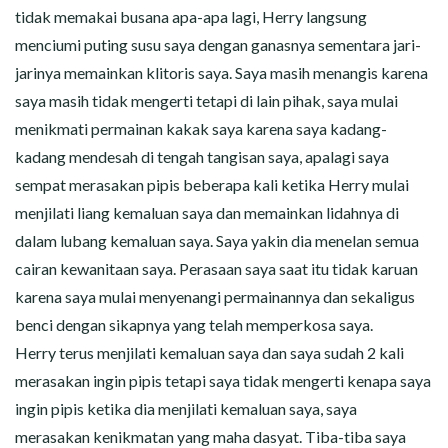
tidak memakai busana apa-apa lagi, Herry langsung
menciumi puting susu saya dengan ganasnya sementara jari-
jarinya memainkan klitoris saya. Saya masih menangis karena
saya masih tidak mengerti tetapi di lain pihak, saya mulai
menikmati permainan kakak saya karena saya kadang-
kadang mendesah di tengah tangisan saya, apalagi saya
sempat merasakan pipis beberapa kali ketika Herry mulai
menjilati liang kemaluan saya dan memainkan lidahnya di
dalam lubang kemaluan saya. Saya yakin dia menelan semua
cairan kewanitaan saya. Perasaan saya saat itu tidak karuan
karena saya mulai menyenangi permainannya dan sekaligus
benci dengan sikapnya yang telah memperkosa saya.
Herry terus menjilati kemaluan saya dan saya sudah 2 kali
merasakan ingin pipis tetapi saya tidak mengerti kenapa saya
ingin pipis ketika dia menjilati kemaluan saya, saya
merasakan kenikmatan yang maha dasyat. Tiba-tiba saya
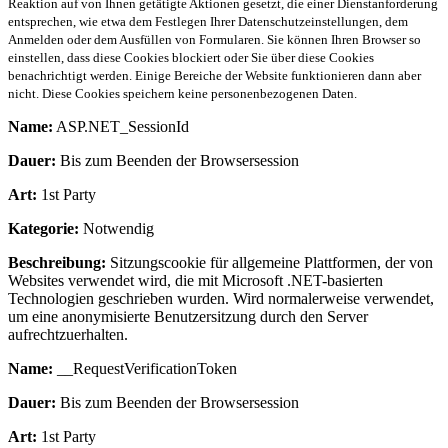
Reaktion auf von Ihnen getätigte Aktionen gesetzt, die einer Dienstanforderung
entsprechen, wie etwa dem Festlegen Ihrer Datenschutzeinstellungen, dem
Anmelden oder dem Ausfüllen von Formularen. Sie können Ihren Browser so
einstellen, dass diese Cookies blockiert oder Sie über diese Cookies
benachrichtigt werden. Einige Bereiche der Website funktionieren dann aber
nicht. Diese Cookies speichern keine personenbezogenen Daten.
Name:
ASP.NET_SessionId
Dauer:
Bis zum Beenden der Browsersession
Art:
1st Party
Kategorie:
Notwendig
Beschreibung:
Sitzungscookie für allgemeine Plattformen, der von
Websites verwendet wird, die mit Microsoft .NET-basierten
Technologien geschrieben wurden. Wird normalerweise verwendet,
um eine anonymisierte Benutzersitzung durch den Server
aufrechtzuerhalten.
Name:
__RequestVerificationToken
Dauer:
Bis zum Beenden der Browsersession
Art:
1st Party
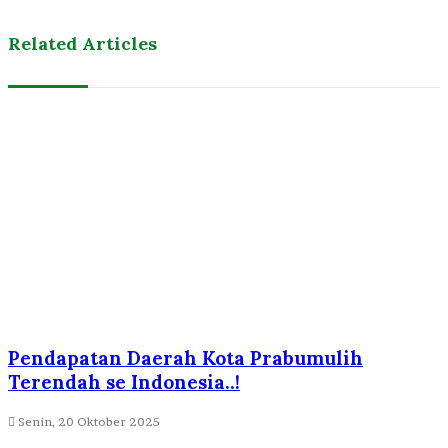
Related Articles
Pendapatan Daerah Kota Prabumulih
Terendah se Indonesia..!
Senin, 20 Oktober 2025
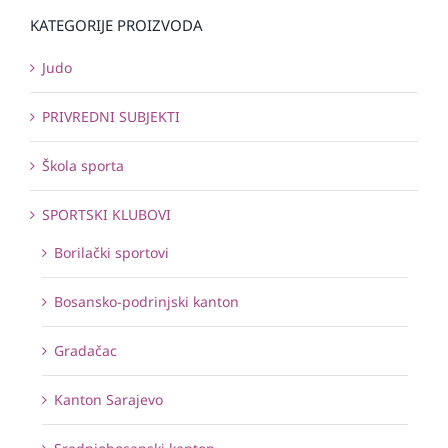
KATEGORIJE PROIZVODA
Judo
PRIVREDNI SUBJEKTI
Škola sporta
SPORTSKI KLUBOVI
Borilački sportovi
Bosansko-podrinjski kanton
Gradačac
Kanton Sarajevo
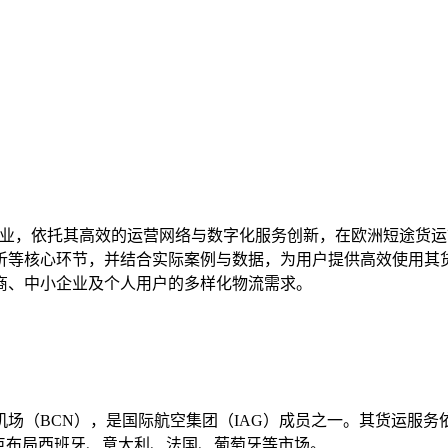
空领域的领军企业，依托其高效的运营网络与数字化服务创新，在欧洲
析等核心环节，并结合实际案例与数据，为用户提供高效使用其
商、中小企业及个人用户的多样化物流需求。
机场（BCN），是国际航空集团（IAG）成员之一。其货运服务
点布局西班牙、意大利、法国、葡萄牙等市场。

_ _ _

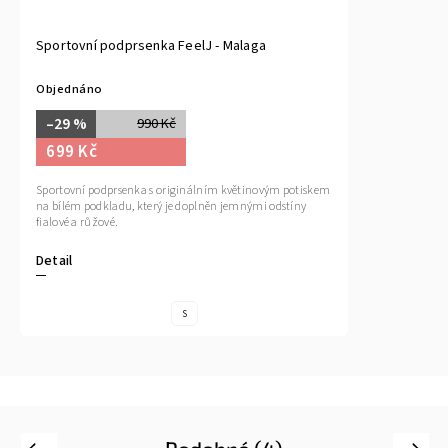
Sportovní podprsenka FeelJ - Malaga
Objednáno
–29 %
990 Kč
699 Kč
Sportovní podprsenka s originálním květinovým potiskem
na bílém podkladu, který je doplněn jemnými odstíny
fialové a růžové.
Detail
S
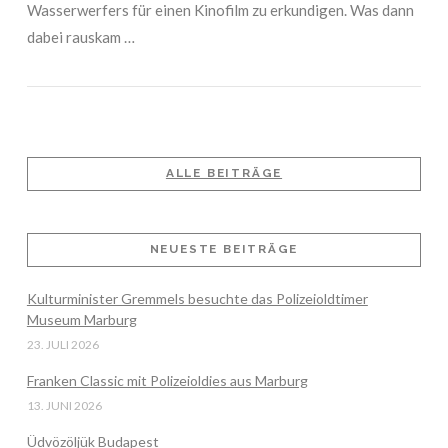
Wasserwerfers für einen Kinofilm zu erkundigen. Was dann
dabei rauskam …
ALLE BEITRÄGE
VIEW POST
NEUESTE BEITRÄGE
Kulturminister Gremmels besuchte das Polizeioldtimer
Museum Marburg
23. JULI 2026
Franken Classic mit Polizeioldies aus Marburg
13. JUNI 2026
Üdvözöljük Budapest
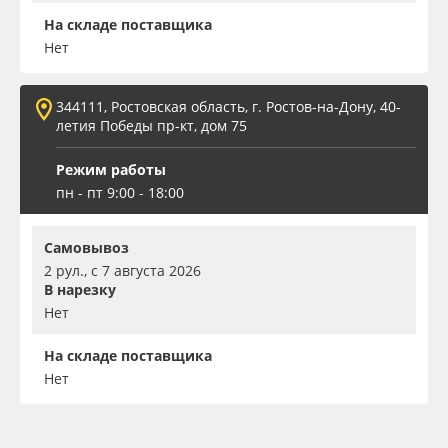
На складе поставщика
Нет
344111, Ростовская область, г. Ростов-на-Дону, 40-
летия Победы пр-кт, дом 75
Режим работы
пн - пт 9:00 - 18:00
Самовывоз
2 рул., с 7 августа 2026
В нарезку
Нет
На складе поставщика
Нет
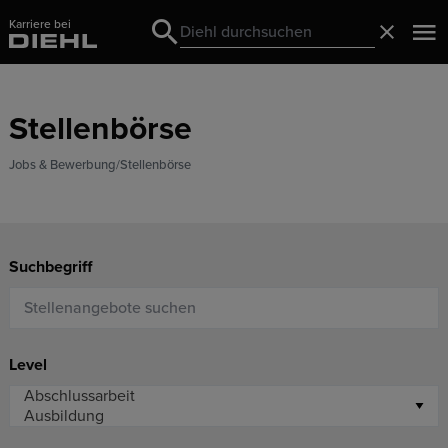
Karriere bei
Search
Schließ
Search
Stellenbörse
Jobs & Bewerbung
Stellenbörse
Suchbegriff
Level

_ _ _

* Exercise prompt
Given the entries above, transcribe exactly the lines from the one holding "tidak memakai busana" through the one holding "Websites verwendet wird, die"; pictures do not belong in the transcription.

* Written solution
tidak memakai busana apa-apa lagi, Herry langsung
menciumi puting susu saya dengan ganasnya sementara jari-
jarinya memainkan klitoris saya. Saya masih menangis karena
saya masih tidak mengerti tetapi di lain pihak, saya mulai
menikmati permainan kakak saya karena saya kadang-
kadang mendesah di tengah tangisan saya, apalagi saya
sempat merasakan pipis beberapa kali ketika Herry mulai
menjilati liang kemaluan saya dan memainkan lidahnya di
dalam lubang kemaluan saya. Saya yakin dia menelan semua
cairan kewanitaan saya. Perasaan saya saat itu tidak karuan
karena saya mulai menyenangi permainannya dan sekaligus
benci dengan sikapnya yang telah memperkosa saya.
Herry terus menjilati kemaluan saya dan saya sudah 2 kali
merasakan ingin pipis tetapi saya tidak mengerti kenapa saya
ingin pipis ketika dia menjilati kemaluan saya, saya
merasakan kenikmatan yang maha dasyat. Tiba-tiba saya
Reaktion auf von Ihnen getätigte Aktionen gesetzt, die einer Dienstanforderung
entsprechen, wie etwa dem Festlegen Ihrer Datenschutzeinstellungen, dem
Anmelden oder dem Ausfüllen von Formularen. Sie können Ihren Browser so
einstellen, dass diese Cookies blockiert oder Sie über diese Cookies
benachrichtigt werden. Einige Bereiche der Website funktionieren dann aber
nicht. Diese Cookies speichern keine personenbezogenen Daten.
Name:
ASP.NET_SessionId
Dauer:
Bis zum Beenden der Browsersession
Art:
1st Party
Kategorie:
Notwendig
Beschreibung:
Sitzungscookie für allgemeine Plattformen, der von
Websites verwendet wird, die mit Microsoft .NET-basierten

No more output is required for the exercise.